> **What the task asks**:
Answer these questions from the passage on the Innodyn turbine engines:
(a) What diameter does the turbine build-up have?
(b) How many vanes shape the intake?
(c) What output speed is recommended for the engines?

> **Selected excerpt**:
>>>>

In a tour of the shop, Nearhoof showed us the turbine build-up and it looks for all the world like a piston turbocharger and, at 6 1/2 inches in diameter, it isn’t much larger. The compressor wheel and turbine are machined out of house and are made of Inconel, both are mounted on a single common shaft which is carried forward into a planetary gear reduction unit which, in two stages, reduces the shafts 60,000 RPM to prop speeds. The engines will be geared for output speeds ranging from 2000 to 3600 RPM, with 2750 RPM as the recommended speed. As explained in the sidebar, thrust is largely modulated by prop pitch control.
In any turbine, air inflow is critical. In the Innodyn engines, the intake is immediately behind the gearbox and is shaped by five vanes which also serve to separate the back of the gearbox from the front of the turbine section.
Nearhoof claims-and has patented-significant improvements to the Solar engine idea. One is FADEC control of pulsed-width fuel injection of the sort found on state-of-the-art automobile engines. Although Innodyn is careful not make any fuel economy claims before additional test data is available, it believes the application of pulsed injection will significantly reduce fuel consumption, the bane of all small turbine engines and a principal reason theyve found no wide application in light aircraft. As in a piston engine, the fuel is carefully metered to suit operating conditions and the injectors are is fast enough, says Nearhoof, to pulse as much 46 times per second at peak power demands.
Innodyn has brought this technology together to offer four engine models: the 165E at 165 HP, the 185TE at 185 HP, the 205TE at 205 HP and the 255TE at 255 HP. They are geared for use with manual, variable pitch props, although constant speed props using a governor are under consideration.

<<<<

(Data records)

>>>>

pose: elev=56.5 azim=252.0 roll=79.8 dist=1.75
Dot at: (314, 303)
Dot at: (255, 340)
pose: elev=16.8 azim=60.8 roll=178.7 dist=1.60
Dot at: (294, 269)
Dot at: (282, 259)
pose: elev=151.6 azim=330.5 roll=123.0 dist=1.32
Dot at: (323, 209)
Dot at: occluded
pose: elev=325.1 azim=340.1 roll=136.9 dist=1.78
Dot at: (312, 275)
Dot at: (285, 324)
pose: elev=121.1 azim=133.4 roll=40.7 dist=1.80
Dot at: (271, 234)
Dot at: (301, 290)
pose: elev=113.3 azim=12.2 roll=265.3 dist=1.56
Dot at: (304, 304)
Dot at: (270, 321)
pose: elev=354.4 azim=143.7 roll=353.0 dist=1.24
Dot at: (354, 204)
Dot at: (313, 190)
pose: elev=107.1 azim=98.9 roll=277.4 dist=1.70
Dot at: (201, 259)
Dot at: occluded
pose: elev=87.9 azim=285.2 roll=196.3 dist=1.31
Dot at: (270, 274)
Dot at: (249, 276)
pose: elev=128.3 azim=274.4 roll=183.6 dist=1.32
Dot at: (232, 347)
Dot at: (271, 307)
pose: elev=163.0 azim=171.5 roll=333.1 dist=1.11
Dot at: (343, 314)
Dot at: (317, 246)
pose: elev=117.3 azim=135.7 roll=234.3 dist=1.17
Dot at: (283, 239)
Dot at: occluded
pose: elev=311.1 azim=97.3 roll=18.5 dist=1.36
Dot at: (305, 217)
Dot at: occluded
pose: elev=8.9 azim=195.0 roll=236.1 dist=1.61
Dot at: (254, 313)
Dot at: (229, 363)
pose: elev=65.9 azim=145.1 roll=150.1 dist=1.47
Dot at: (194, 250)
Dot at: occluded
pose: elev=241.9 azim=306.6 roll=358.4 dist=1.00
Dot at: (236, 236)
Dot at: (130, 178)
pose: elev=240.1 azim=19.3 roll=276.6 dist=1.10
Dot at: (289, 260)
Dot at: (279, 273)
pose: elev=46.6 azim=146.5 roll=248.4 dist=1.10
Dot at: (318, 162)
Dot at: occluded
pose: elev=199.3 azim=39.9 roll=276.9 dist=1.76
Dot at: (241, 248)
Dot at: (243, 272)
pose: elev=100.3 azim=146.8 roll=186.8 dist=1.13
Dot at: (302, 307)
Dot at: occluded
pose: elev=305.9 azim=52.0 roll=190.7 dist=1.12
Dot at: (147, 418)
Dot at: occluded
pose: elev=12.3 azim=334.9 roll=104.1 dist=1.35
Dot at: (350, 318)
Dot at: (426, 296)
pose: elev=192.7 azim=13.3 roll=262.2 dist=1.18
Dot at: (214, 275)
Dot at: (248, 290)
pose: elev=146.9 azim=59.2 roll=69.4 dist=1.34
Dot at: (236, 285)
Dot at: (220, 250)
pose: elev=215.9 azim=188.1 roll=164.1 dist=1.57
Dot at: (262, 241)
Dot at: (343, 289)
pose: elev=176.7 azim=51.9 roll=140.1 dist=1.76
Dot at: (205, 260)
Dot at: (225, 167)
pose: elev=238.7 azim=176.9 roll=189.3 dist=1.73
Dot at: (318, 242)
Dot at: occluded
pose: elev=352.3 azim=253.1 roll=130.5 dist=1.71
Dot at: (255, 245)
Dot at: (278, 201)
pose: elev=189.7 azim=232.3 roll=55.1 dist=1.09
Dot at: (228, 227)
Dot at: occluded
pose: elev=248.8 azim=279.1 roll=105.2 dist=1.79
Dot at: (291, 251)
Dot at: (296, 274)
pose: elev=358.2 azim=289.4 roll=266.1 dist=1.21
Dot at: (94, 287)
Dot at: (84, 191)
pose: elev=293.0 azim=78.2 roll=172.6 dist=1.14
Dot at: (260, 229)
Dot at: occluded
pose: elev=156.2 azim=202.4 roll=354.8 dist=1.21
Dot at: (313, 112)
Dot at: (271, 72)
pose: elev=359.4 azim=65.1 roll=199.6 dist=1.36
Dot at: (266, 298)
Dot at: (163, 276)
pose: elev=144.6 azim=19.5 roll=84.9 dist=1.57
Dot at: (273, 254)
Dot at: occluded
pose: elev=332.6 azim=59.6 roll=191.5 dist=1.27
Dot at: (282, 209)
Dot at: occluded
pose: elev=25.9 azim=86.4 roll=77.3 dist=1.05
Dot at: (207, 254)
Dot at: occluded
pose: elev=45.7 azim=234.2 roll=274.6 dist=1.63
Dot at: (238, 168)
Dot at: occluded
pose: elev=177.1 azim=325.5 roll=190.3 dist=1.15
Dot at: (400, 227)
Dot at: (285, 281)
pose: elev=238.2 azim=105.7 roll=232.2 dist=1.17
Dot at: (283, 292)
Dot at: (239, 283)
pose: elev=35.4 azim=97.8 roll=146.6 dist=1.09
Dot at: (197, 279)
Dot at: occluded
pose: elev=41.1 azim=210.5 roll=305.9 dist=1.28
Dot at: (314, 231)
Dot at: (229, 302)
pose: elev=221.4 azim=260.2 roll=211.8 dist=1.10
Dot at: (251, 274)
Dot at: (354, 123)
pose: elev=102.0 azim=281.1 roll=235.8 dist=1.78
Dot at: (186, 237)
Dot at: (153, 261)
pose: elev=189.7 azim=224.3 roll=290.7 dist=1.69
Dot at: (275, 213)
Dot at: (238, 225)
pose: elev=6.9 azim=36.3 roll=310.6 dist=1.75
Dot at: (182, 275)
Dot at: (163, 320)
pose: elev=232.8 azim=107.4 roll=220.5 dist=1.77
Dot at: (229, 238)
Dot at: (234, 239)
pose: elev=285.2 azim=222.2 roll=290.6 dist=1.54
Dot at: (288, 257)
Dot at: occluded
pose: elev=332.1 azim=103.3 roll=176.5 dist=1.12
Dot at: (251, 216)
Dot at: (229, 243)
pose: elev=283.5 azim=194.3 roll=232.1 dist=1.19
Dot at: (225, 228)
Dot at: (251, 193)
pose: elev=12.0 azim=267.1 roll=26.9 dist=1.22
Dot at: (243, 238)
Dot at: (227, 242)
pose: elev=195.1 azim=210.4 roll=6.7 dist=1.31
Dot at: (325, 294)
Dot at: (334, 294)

<<<<

> **The completed task**:
(a) 6 1/2 inches
(b) Five
(c) 2750 RPM